Using the principles of standard precautions, the nurse would wear gloves in what nursing interventions? A. Providing a back massage B. Feeding a client C. Providing hair care D. Providing oral hygiene
D. Providing oral hygiene. Standard Precautions apply to 1) blood; 2) all body fluids, secretions, and excretions, except sweat, regardless of whether or not they contain visible blood; 3) non-intact skin; and 4) mucous membranes. Standard precautions are designed to reduce the risk of transmission of microorganisms from both recognized and unrecognized sources of infection in hospitals. Standard precautions includes the use of: hand washing, appropriate personal protective equipment such as gloves, gowns, masks, whenever touching or exposure to patients' body fluids is anticipated.
Describe the feedback regulation that would be activated in a patient by pressing on the outside of the baroreceptor in as much detail as possible addressing how that feedback response occurs. Focus on the sympathetic limb of the response.

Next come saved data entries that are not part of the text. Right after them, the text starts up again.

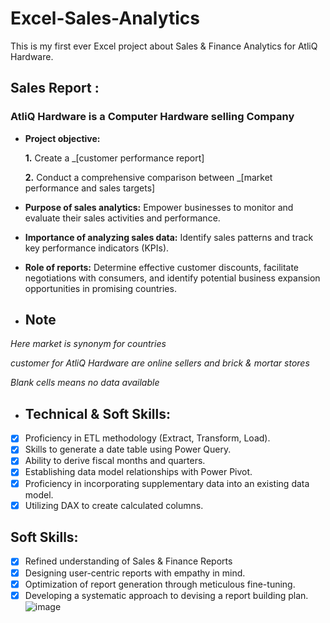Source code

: # Excel-Sales-Analytics
This is my first ever Excel project about Sales &amp; Finance Analytics for AtliQ Hardware.

## Sales Report : 
### AtliQ Hardware is a Computer Hardware selling Company 


- **Project objective:** 

    **1.** Create a _[customer performance report] 

    **2.** Conduct a comprehensive comparison between _[market performance and sales targets]

- **Purpose of sales analytics:** Empower businesses to monitor and evaluate their sales activities and performance.

- **Importance of analyzing sales data:** Identify sales patterns and track key performance indicators (KPIs).

- **Role of reports:** Determine effective customer discounts, facilitate negotiations with consumers, and identify potential business expansion opportunities in promising countries.

- ## Note

*Here market is synonym for countries*

*customer for AtliQ Hardware are online sellers and brick & mortar stores*

*Blank cells means no data available*

- ## Technical & Soft Skills:
- [x]	Proficiency in ETL methodology (Extract, Transform, Load).
- [x]	Skills to generate a date table using Power Query.
- [x]	Ability to derive fiscal months and quarters.
- [x]	Establishing data model relationships with Power Pivot.
- [x]	Proficiency in incorporating supplementary data into an existing data model.
- [x]	Utilizing DAX to create calculated columns.

## Soft Skills:
- [x]	Refined understanding of Sales & Finance Reports
- [x]	Designing user-centric reports with empathy in mind.
- [x]	Optimization of report generation through meticulous fine-tuning.
- [x]	Developing a systematic approach to devising a report building plan.
![image](https://github.com/kaushikdubey/Excel-Sales-Analytics/assets/140951461/bbb8fa73-6448-4f73-b9cb-6bfefcb21449)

Pressing on the outside of the baroreceptor would decrease the stretch on that structure. The decrease in frequency of action potentials to the Medulla (message is telling the medulla that BP decreased even though it did not) would lead to an increase in output from the sympathetic NS through the cardioaccelerator and vasomotor centers. The increase in sympathetic activity from the cardioaccelerator would increase the slope of the pacemaker cells thereby decreasing time between cardiac cycles (increase HR). At the same time, the increase in sympathetic activity will also impact the ventricular myocytes causing a greater influx of Ca++ and thereby an increase in force of contraction, which would eject more blood during each cardiac cycle (increase stroke volume). The increases in sympathetic activity from the vasomotor center would result in an increased release of norepinephrine onto arterioles thereby causing them to constrict and increase TPR. The increase in total peripheral resistance (TPR) , stroke volume (SV), and heart rate (HR) would all cause BP to be elevated.
How would an amino acid get across a plasma membrane? a. Channel protein b. Carrier protein c. Synthesis d. Phagocytosis
B. Carrier protein- due to the size of the amino acid, it would be too big to pass through a channel protein without assistance. Therefore, the amino acid would need to use carrier protein to pass through the plasma membrane. Carrier proteins adjust their shape/configuration to allow for transport of materials in and out of the cell.